昨日諸星大二郎『マッドメン』は萩尾望都ポーの一族』だ、と書いたがこの執筆発表形式も短編読み切りで続く形で似ている。今回の波子はまるきりメリーベルだなあ。

 

 

「オンゴロの仮面」

淡路——島内には伊弉諾神社があり縄文時代の遺跡も多く発見されている。

 

ニューギニアで発見救助された一樹氏を迎えに波子はひとり向かった。

飛行機内で彼女は比較民族学を勉強しているという青年に出会う。

彼は縄文式土偶を持参しており古代日本とニューギニアの民俗の不思議な類似点を説明したのだった。

 

ポート・モレスビー空港で波子を出迎えたのはミス・バートンだった。ふたりはすぐにマウント・ハーゲン行きの飛行機に乗り換える。
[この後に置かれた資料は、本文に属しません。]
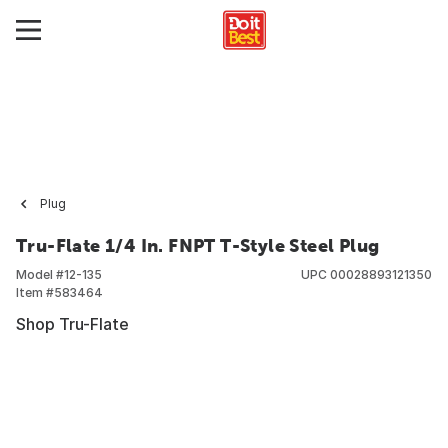
Plug
Tru-Flate 1/4 In. FNPT T-Style Steel Plug
Model #
12-135
UPC
00028893121350
Item #
583464
Shop Tru-Flate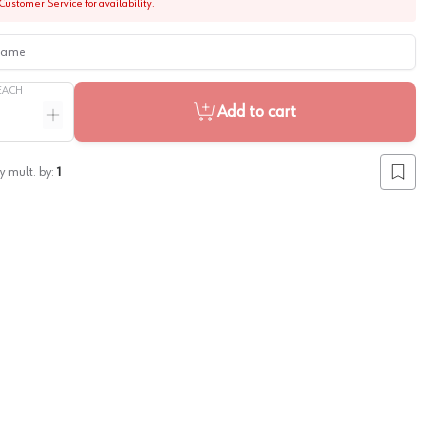
Customer Service for availability.
me
EACH
Add to cart
ntity
Increase quantity
y mult. by:
1
Add to lis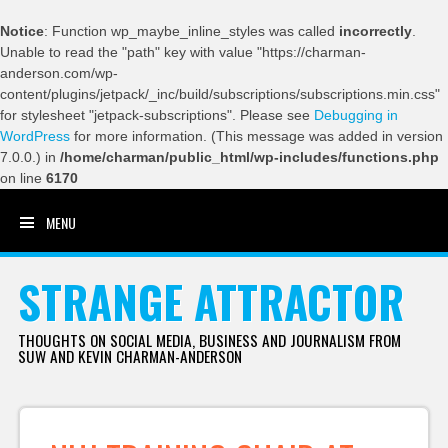
Notice
: Function wp_maybe_inline_styles was called
incorrectly
.
Unable to read the "path" key with value "https://charman-
anderson.com/wp-
content/plugins/jetpack/_inc/build/subscriptions/subscriptions.min.css"
for stylesheet "jetpack-subscriptions". Please see
Debugging in
WordPress
for more information. (This message was added in version
7.0.0.) in
/home/charman/public_html/wp-includes/functions.php
on line
6170
MENU
SKIP TO CONTENT
STRANGE ATTRACTOR
THOUGHTS ON SOCIAL MEDIA, BUSINESS AND JOURNALISM FROM
SUW AND KEVIN CHARMAN-ANDERSON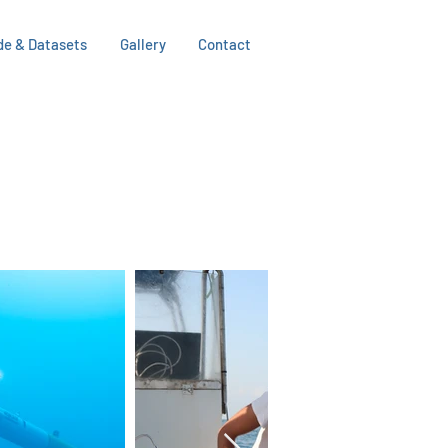
de & Datasets
Gallery
Contact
あの青年も同じ便でミス・バートンと縄文の話で盛り上がった。

青年の名は峰隼人。彼はとうとう目的の村まで行くセスナ機にまで乗り込んでしまった。

 

峰隼人(たぶん谷隼人から連想された命名?)かなり胡散臭いキャラクターで面白い。なんで考古学とか民族学とかやってるのにこんなにチャラいのだ?

一行が村に到着すると「カーゴ運動」というものが起きておりセスナ機に村人たちが群がってきた。

峰隼人が拳銃を空撃ちして脅したのを村人たちが激怒するがこれをコドワが槍で阻止し峰の拳銃を払い落した。

コドワに寄り添って波子は一樹を見舞うが一樹は波子がわからないほど精神錯乱していたのであった。

 

ここで「カーゴ・カルト(積荷崇拝)』の説明がされる。

これは無知な迷信とみるべきではなく異質な文化との急激な接触の結果起こる一種の世直し運動なのだという。

 

そしてその夜、一樹は姿を消した。峰が持ってきた土偶の一つを持って。

 

その土偶は山奥で発見された。一樹がいるのだ。

一行は一樹捜索を開始する。

通訳兼コックのクマルさんを雇い一行は山奥へ向かう。川を船で遡るのだ。

峰は置かれていた人形の文様から地形を推測した。

が、一行が向かう船が襲撃される。

オンゴロの精霊の命令だという。

波子はコドワとはぐれ峰やクマルと共に一樹おじを探し続けた。

ポーターたちも逃げ出し三人だけが進み続ける。

鬱蒼とした森の中で波子は恐怖を感じ陽気なクマルさんに呼びかけようとして振り向くとそこにはクマルの頭を咥えた大きな仮面があったのだった。

「コドワ、助けて」波子の声に呼ばれたかのようにコドワが現れ大きな仮面の一つ目を射抜いた。

仮面が倒れるとそれは見る影もなくやつれ果てた一樹おじだったのだ。

 

仮面はオンゴロの岩の中に隠されていた悪霊アエンのものであった。

一樹は森の中を彷徨ううちにアエンにとり憑かれアエンを解放してしまったのだ。

峰がコドワの姿を見てつぶやく。

「その全身の模様、あの土偶と同じ。そうか、それが悪霊に勝つ力なのか」

 

読むすすめるうちにみるみる、オンゴロの森の中に引き込まれていくようだ。

コドワの美しい姿。

波子が魂を奪われてしまったのもわかる。